◆ **What the task requires**:
A word-for-word repetition of the records beneath this task is the expected answer.

◆ **Records for processing**:
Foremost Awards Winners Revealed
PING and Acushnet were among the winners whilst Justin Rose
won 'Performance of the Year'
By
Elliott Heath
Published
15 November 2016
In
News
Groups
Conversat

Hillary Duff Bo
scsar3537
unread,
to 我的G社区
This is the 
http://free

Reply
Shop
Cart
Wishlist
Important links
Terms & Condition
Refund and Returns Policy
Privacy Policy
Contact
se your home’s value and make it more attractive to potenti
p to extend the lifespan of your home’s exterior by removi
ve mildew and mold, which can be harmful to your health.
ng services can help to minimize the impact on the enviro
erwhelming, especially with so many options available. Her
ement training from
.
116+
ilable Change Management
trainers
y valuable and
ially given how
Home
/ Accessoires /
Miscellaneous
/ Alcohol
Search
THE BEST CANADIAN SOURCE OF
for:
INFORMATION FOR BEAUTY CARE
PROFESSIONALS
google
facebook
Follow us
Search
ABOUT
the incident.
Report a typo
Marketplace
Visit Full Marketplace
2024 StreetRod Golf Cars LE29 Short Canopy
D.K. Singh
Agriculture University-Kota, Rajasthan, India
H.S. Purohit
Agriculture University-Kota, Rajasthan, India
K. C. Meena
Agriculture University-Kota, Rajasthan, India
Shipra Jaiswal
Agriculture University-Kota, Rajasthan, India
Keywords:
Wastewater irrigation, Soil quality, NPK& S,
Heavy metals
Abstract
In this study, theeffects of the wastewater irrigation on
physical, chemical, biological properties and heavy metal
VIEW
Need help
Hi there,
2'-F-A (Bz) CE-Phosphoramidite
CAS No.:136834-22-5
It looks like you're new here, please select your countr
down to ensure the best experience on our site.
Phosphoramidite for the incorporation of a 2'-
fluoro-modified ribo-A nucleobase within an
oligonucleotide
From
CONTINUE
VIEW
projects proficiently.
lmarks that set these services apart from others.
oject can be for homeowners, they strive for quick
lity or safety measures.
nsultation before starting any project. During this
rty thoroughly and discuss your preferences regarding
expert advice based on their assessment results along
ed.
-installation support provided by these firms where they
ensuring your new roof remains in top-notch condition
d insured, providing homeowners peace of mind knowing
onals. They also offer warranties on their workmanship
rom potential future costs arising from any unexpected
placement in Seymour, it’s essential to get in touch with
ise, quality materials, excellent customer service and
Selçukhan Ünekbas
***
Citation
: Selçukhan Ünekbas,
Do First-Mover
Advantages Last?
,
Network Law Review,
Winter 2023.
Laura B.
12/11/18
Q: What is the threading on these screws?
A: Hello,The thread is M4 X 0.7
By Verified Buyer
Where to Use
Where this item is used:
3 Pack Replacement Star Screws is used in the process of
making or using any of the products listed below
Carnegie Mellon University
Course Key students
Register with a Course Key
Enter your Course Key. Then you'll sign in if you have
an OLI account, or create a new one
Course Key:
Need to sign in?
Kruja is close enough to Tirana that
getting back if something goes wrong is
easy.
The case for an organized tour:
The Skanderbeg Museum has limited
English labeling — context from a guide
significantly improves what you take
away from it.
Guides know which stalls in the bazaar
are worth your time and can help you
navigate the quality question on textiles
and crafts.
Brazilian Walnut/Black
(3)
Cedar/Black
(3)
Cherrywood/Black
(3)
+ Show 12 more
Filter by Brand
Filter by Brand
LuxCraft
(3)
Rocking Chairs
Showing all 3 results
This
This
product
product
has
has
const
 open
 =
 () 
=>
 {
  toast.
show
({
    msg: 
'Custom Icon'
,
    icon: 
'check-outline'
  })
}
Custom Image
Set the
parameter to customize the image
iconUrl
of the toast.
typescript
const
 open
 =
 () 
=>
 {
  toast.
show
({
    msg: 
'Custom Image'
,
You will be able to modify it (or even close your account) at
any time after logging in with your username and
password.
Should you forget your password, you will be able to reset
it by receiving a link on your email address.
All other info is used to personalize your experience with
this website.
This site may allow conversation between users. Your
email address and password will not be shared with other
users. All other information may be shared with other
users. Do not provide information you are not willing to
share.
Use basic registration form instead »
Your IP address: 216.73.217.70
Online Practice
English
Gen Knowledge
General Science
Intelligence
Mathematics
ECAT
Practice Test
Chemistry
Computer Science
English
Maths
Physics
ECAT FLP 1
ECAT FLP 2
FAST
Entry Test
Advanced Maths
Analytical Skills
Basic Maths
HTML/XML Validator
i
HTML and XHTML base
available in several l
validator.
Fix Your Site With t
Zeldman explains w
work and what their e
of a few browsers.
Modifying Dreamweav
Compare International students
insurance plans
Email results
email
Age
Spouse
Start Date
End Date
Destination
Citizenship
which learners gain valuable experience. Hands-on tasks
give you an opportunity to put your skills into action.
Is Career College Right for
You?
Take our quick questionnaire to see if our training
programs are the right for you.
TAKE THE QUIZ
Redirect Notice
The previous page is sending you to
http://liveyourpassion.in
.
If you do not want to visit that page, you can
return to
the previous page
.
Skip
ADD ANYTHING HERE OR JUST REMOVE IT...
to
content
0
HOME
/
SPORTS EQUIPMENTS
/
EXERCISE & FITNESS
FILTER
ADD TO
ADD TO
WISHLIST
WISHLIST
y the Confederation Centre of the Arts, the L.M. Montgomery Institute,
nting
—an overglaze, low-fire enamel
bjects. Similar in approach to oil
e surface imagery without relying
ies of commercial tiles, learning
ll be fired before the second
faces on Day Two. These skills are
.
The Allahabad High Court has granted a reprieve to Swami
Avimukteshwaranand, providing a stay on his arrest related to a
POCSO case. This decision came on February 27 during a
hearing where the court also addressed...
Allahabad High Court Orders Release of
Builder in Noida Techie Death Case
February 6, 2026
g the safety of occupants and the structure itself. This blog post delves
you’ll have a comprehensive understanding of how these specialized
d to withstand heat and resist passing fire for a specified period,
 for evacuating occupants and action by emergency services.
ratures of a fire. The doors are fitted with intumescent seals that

◆ **Solution to this exercise**:
Foremost Awards Winners Revealed
PING and Acushnet were among the winners whilst Justin Rose
won 'Performance of the Year'
By
Elliott Heath
Published
15 November 2016
In
News
Groups
Conversat

Hillary Duff Bo
scsar3537
unread,
to 我的G社区
This is the 
http://free

Reply
Shop
Cart
Wishlist
Important links
Terms & Condition
Refund and Returns Policy
Privacy Policy
Contact
se your home’s value and make it more attractive to potenti
p to extend the lifespan of your home’s exterior by removi
ve mildew and mold, which can be harmful to your health.
ng services can help to minimize the impact on the enviro
erwhelming, especially with so many options available. Her
ement training from
.
116+
ilable Change Management
trainers
y valuable and
ially given how
Home
/ Accessoires /
Miscellaneous
/ Alcohol
Search
THE BEST CANADIAN SOURCE OF
for:
INFORMATION FOR BEAUTY CARE
PROFESSIONALS
google
facebook
Follow us
Search
ABOUT
the incident.
Report a typo
Marketplace
Visit Full Marketplace
2024 StreetRod Golf Cars LE29 Short Canopy
D.K. Singh
Agriculture University-Kota, Rajasthan, India
H.S. Purohit
Agriculture University-Kota, Rajasthan, India
K. C. Meena
Agriculture University-Kota, Rajasthan, India
Shipra Jaiswal
Agriculture University-Kota, Rajasthan, India
Keywords:
Wastewater irrigation, Soil quality, NPK& S,
Heavy metals
Abstract
In this study, theeffects of the wastewater irrigation on
physical, chemical, biological properties and heavy metal
VIEW
Need help
Hi there,
2'-F-A (Bz) CE-Phosphoramidite
CAS No.:136834-22-5
It looks like you're new here, please select your countr
down to ensure the best experience on our site.
Phosphoramidite for the incorporation of a 2'-
fluoro-modified ribo-A nucleobase within an
oligonucleotide
From
CONTINUE
VIEW
projects proficiently.
lmarks that set these services apart from others.
oject can be for homeowners, they strive for quick
lity or safety measures.
nsultation before starting any project. During this
rty thoroughly and discuss your preferences regarding
expert advice based on their assessment results along
ed.
-installation support provided by these firms where they
ensuring your new roof remains in top-notch condition
d insured, providing homeowners peace of mind knowing
onals. They also offer warranties on their workmanship
rom potential future costs arising from any unexpected
placement in Seymour, it’s essential to get in touch with
ise, quality materials, excellent customer service and
Selçukhan Ünekbas
***
Citation
: Selçukhan Ünekbas,
Do First-Mover
Advantages Last?
,
Network Law Review,
Winter 2023.
Laura B.
12/11/18
Q: What is the threading on these screws?
A: Hello,The thread is M4 X 0.7
By Verified Buyer
Where to Use
Where this item is used:
3 Pack Replacement Star Screws is used in the process of
making or using any of the products listed below
Carnegie Mellon University
Course Key students
Register with a Course Key
Enter your Course Key. Then you'll sign in if you have
an OLI account, or create a new one
Course Key:
Need to sign in?
Kruja is close enough to Tirana that
getting back if something goes wrong is
easy.
The case for an organized tour:
The Skanderbeg Museum has limited
English labeling — context from a guide
significantly improves what you take
away from it.
Guides know which stalls in the bazaar
are worth your time and can help you
navigate the quality question on textiles
and crafts.
Brazilian Walnut/Black
(3)
Cedar/Black
(3)
Cherrywood/Black
(3)
+ Show 12 more
Filter by Brand
Filter by Brand
LuxCraft
(3)
Rocking Chairs
Showing all 3 results
This
This
product
product
has
has
const
 open
 =
 () 
=>
 {
  toast.
show
({
    msg: 
'Custom Icon'
,
    icon: 
'check-outline'
  })
}
Custom Image
Set the
parameter to customize the image
iconUrl
of the toast.
typescript
const
 open
 =
 () 
=>
 {
  toast.
show
({
    msg: 
'Custom Image'
,
You will be able to modify it (or even close your account) at
any time after logging in with your username and
password.
Should you forget your password, you will be able to reset
it by receiving a link on your email address.
All other info is used to personalize your experience with
this website.
This site may allow conversation between users. Your
email address and password will not be shared with other
users. All other information may be shared with other
users. Do not provide information you are not willing to
share.
Use basic registration form instead »
Your IP address: 216.73.217.70
Online Practice
English
Gen Knowledge
General Science
Intelligence
Mathematics
ECAT
Practice Test
Chemistry
Computer Science
English
Maths
Physics
ECAT FLP 1
ECAT FLP 2
FAST
Entry Test
Advanced Maths
Analytical Skills
Basic Maths
HTML/XML Validator
i
HTML and XHTML base
available in several l
validator.
Fix Your Site With t
Zeldman explains w
work and what their e
of a few browsers.
Modifying Dreamweav
Compare International students
insurance plans
Email results
email
Age
Spouse
Start Date
End Date
Destination
Citizenship
which learners gain valuable experience. Hands-on tasks
give you an opportunity to put your skills into action.
Is Career College Right for
You?
Take our quick questionnaire to see if our training
programs are the right for you.
TAKE THE QUIZ
Redirect Notice
The previous page is sending you to
http://liveyourpassion.in
.
If you do not want to visit that page, you can
return to
the previous page
.
Skip
ADD ANYTHING HERE OR JUST REMOVE IT...
to
content
0
HOME
/
SPORTS EQUIPMENTS
/
EXERCISE & FITNESS
FILTER
ADD TO
ADD TO
WISHLIST
WISHLIST
y the Confederation Centre of the Arts, the L.M. Montgomery Institute,
nting
—an overglaze, low-fire enamel
bjects. Similar in approach to oil
e surface imagery without relying
ies of commercial tiles, learning
ll be fired before the second
faces on Day Two. These skills are
.
The Allahabad High Court has granted a reprieve to Swami
Avimukteshwaranand, providing a stay on his arrest related to a
POCSO case. This decision came on February 27 during a
hearing where the court also addressed...
Allahabad High Court Orders Release of
Builder in Noida Techie Death Case
February 6, 2026
g the safety of occupants and the structure itself. This blog post delves
you’ll have a comprehensive understanding of how these specialized
d to withstand heat and resist passing fire for a specified period,
 for evacuating occupants and action by emergency services.
ratures of a fire. The doors are fitted with intumescent seals that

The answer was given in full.